Why software resilience should be the real goal of DevOps
To improve your software development process, use DevOps to create a resilient system. Expert Matthew Heusser explains why reliability is no longer the goal.
Years ago, I worked for an organization that prided itself on its internal controls for software. Using a work order, developers had to get every box checked and then outline the steps to move the code to production. If there was a problem, systems would be down, and any "fix" would require a similar rigorous -- and documented -- process. That single-minded focus on reliability meant we had to batch changes together into projects and roll out less often. It became a vicious cycle.
But then came DevOps.

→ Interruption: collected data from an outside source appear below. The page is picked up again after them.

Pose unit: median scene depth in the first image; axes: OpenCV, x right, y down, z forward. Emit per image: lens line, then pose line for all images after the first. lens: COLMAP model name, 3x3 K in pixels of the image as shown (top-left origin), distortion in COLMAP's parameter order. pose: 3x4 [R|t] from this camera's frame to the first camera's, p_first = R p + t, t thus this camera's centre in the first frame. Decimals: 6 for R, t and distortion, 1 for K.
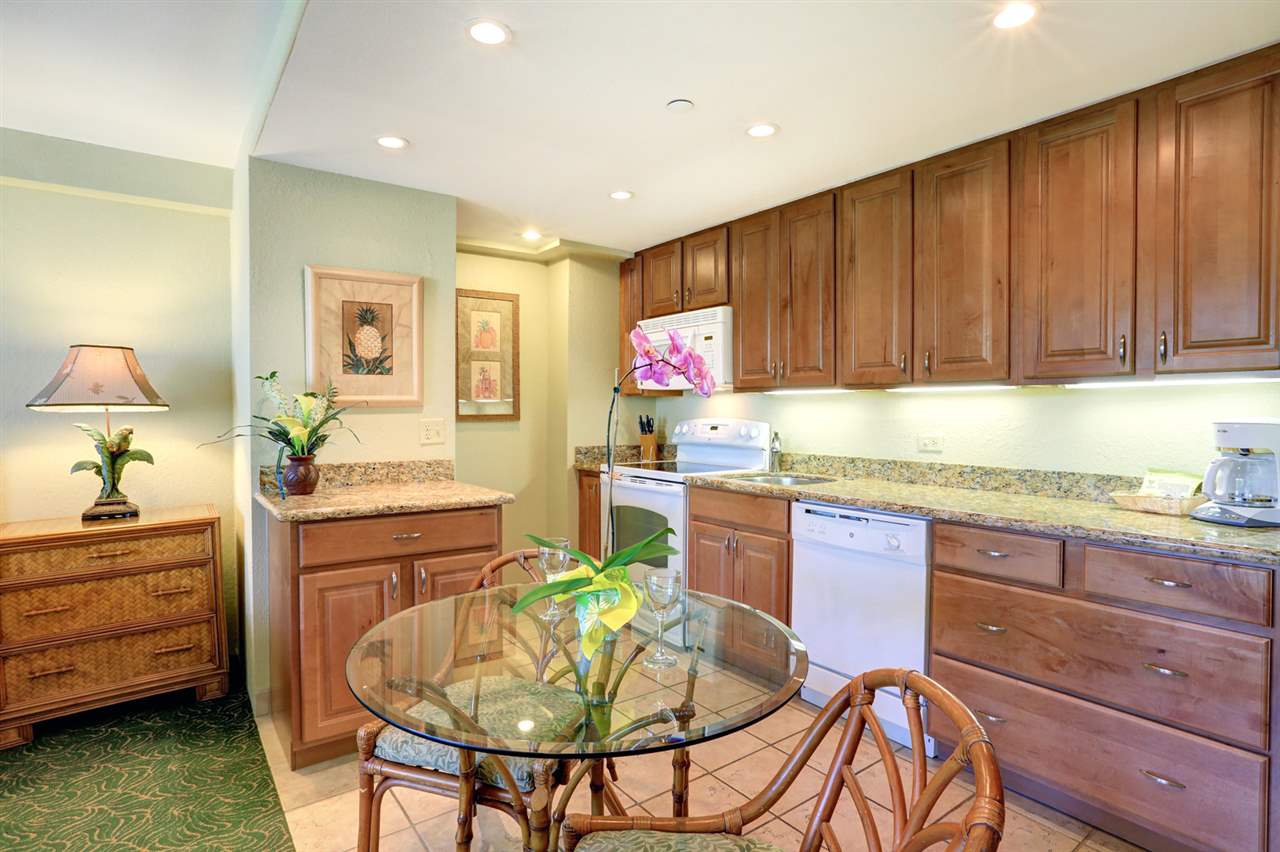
lens RADIAL K [[655.1, 0, 640.7], [0, 655.1, 422.9], [0, 0, 1]] dist [-0.032938, 0.011065]
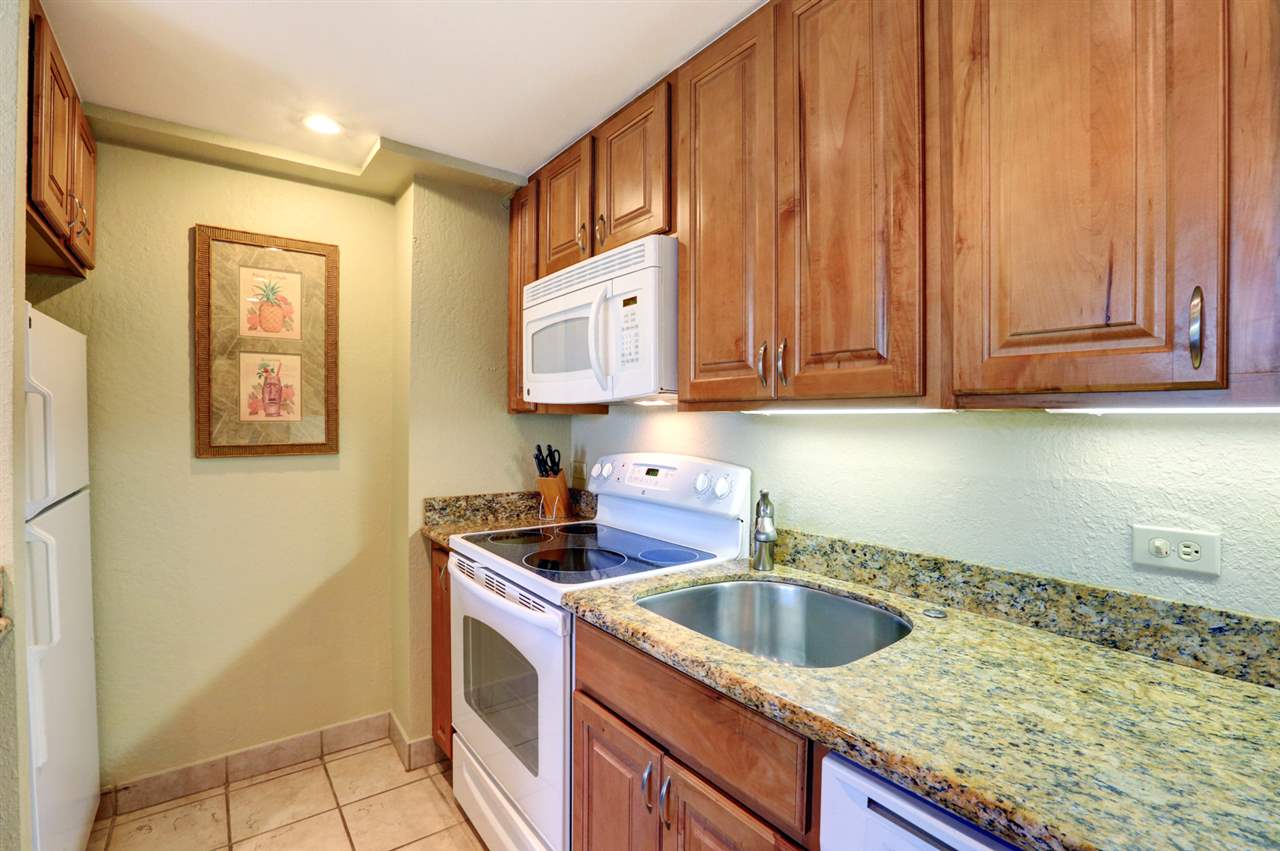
lens RADIAL K [[578.1, 0, 637.6], [0, 578.1, 425.2], [0, 0, 1]] dist [-0.045023, 0.008832]
pose [[0.999948, 0.005497, 0.008628, 0.134246], [-0.005402, 0.999925, -0.010970, -0.037970], [-0.008688, 0.010923, 0.999903, 0.706994]]
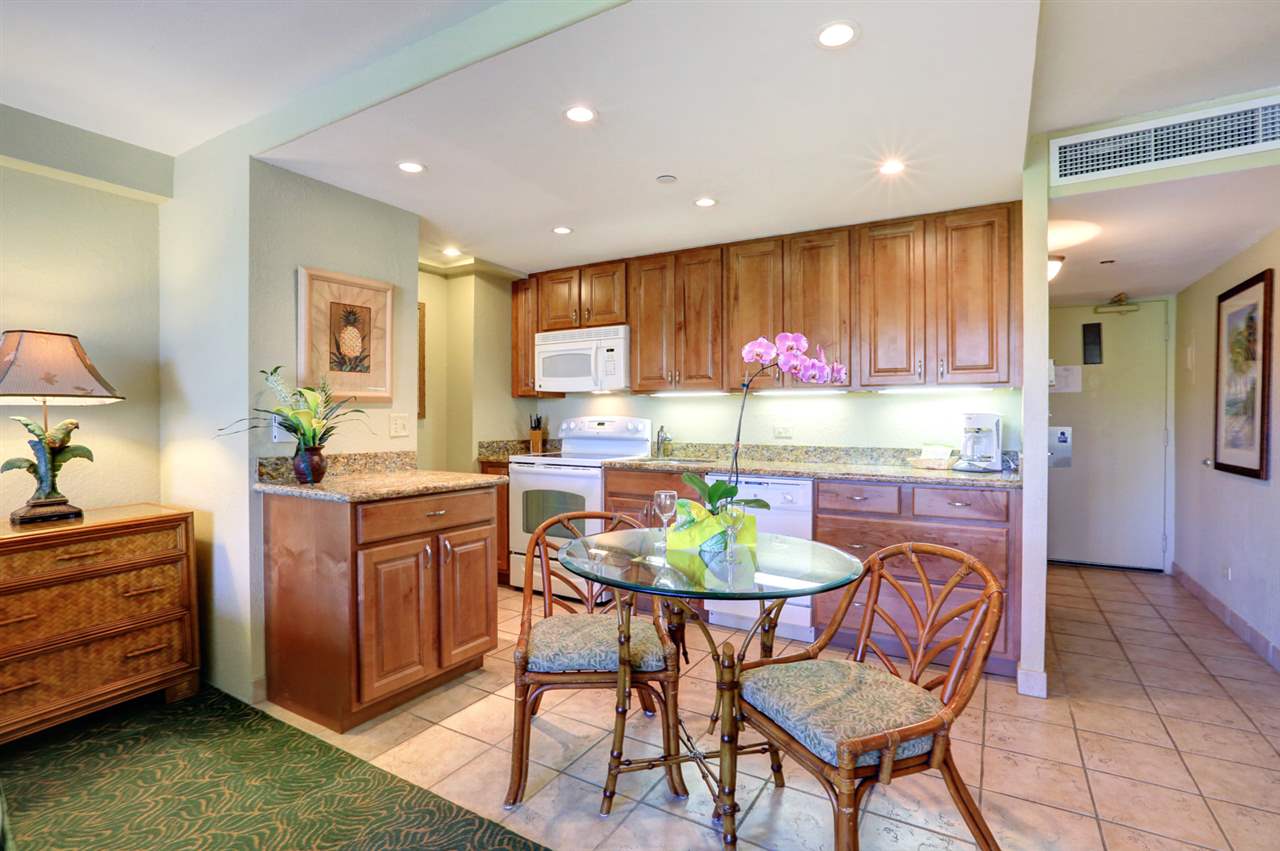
lens RADIAL K [[610.6, 0, 637.3], [0, 610.6, 422.0], [0, 0, 1]] dist [-0.038054, 0.010791]
pose [[0.922668, -0.002980, 0.385583, -0.374299], [0.007321, 0.999925, -0.009789, 0.022201], [-0.385525, 0.011855, 0.922621, -0.104803]]
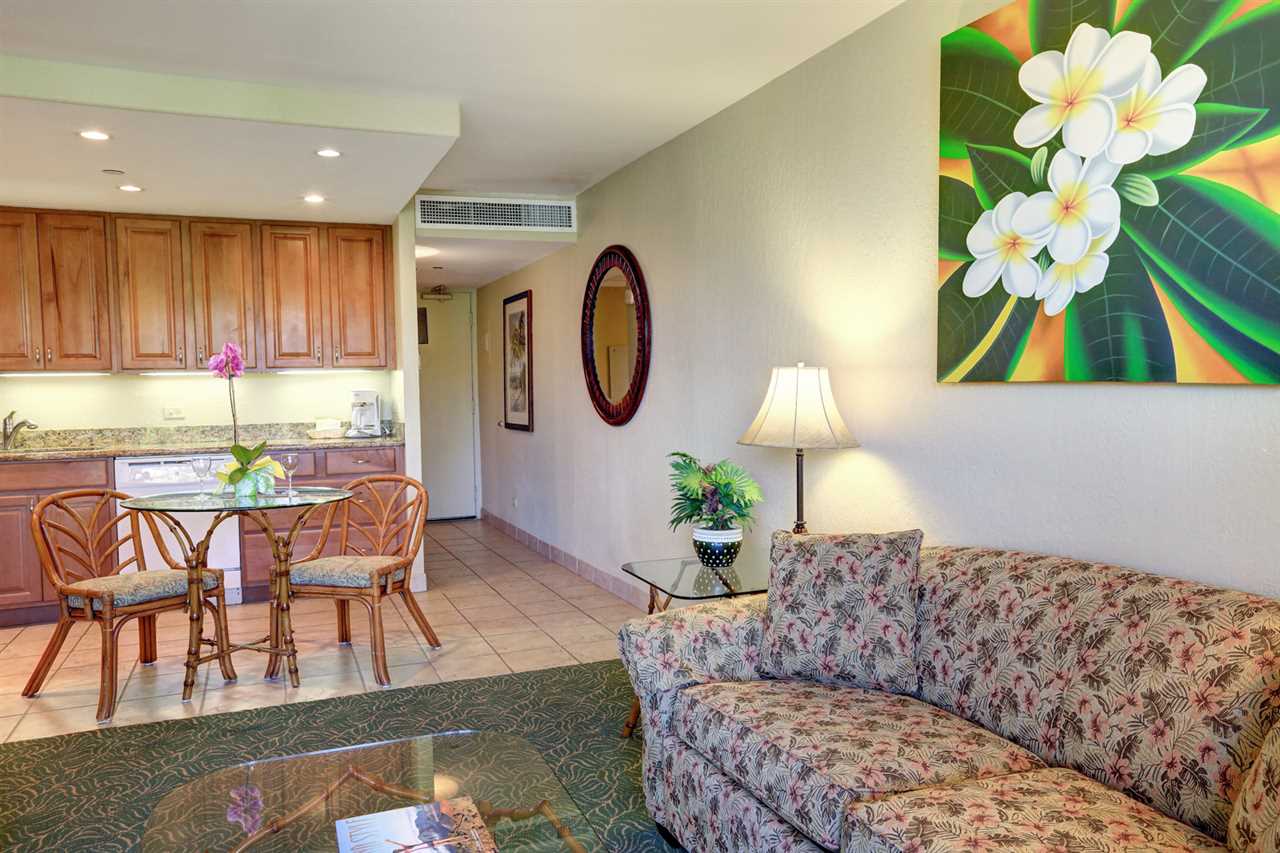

I don't mean DevOps in the fancy CI/CD way, though. In this case, it's about dev and ops focused together on what matters, which, as is clear from the above example, cannot be reliability. It has to be software resilience.
A few years ago, my friend Noah Sussman suggested that instead of reliability, software systems should focus on resilience. Where reliability is focused on failure prevention, software resilience is more concerned that a single failure does not destroy the system.
Resilience in an e-commerce application
To understand this, look at Amazon's front page. Have you noticed it seems a bit like a group of boxes put together like Legos? There is a title bar with links to your profile and your orders. Underneath that, there are lists: "Fun gift ideas under $10," "Things you browsed recently," "Your recommendations" and so on.
Software resilience is more concerned that a single failure does not destroy the system.
Each of those containers is a combination of display code and a web service call. If the web service is down -- perhaps because a new change will roll out this very second -- then the box does not display. The Amazon homepage continues to function perfectly well, and it is likely a customer did not even notice the absence of the box. That is the classic definition of software resilience.